We keep returning to unfinished work. Perhaps with little new to say. Our education taught us that we could, and should, wrap our minds around all near and distant events. Our experience should have taught us the futility of such certainties.
So, in step with the cable news channels, we return again and again to the war in Ukraine. I was in a zoom session this week with college friends. I learned a lot, but as with all true learning was left with further questions.
One question perhaps for this blog. Does the possession of territory really matter as much as we think. Does the wellbeing, the economic opportunities, the good life of someone living in one part of Ukraine depend upon who controls another part? Some areas of a state are blessed with greater natural resources. They contribute to national wealth, that may, and only may, be converted into public works and public goods. But isn’t it the know-how and the energy of people who live in one place the overriding factor in quality of life and prosperity?
As transportation, communication, ideas and technologies interweave us more closely together, over long distances and with different cultures, we benefit from the resources and the enterprise of our “neighbors” whether or not they are bound to us by a common government.
Does nationalism mislead us when it comes to mutual prosperity? Trade in product, in service, in ideas, in hope. Or say exchange, as “trade” seems to imply a win/lose dynamic, a nationalist nuance.
And war to hold or gain territory? The price, if measured in lives, is beyond reckoning.
I suspect that part of the problem of who "controls" what territory is being played out before our eyes. Putin and his siloviki are wealth extractors. His Russia is less efficient at developing wealth in the regions under it's control than many other countries, not because it lacks resources, but because it's a capitalist system without private companies.

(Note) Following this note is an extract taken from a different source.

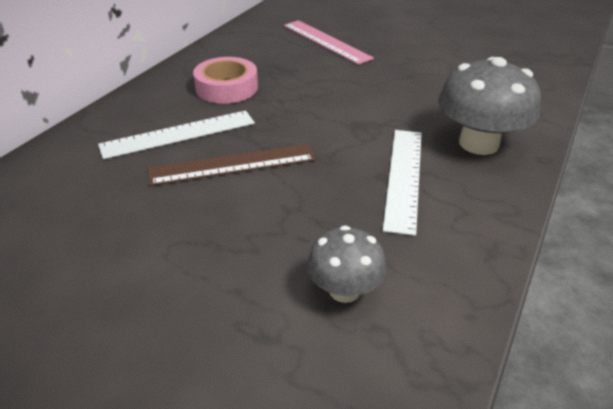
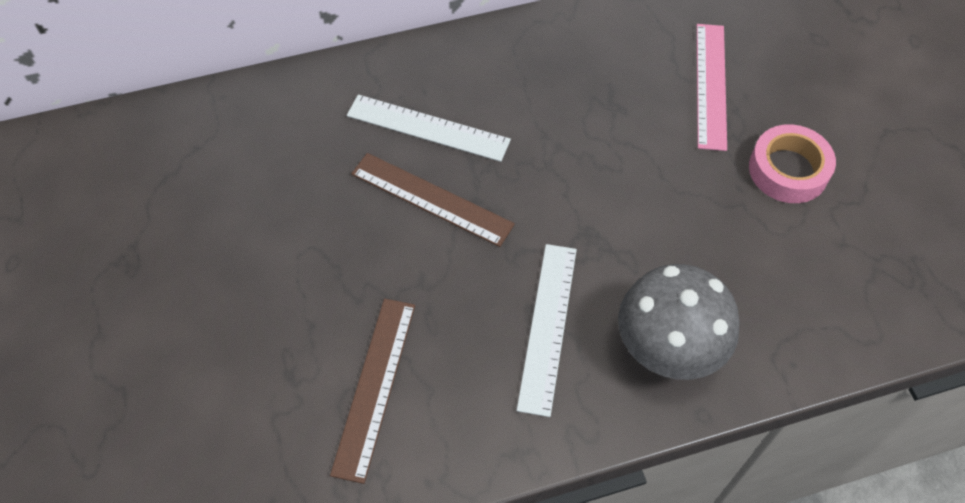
camera: 45 degrees right, 20 degrees up
(226, 88) = (529, 92): pink tape -> pink tape (788, 170)
(344, 290) = (375, 386): grey mushroom -> brown ruler
(404, 177) = (548, 326): white ruler -> white ruler turned 45 degrees counterclockwise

While globalism certainly has the potential to spread wealth around, it does matter who holds a particular territory. Ukraine as the breadbasket of Europe was starved by Stalin, no matter its fertile soil and competent farmers. Natural wealth didn't help it avoid the effects of a dictatorial government. Ukraine today - well, 3 months ago - had come out from years of cronyism and corruption into a decent government with Zelensky. If Putin manages to win and hold any territory, that space will again be under a kleptocracy, to no benefit for the inhabitants.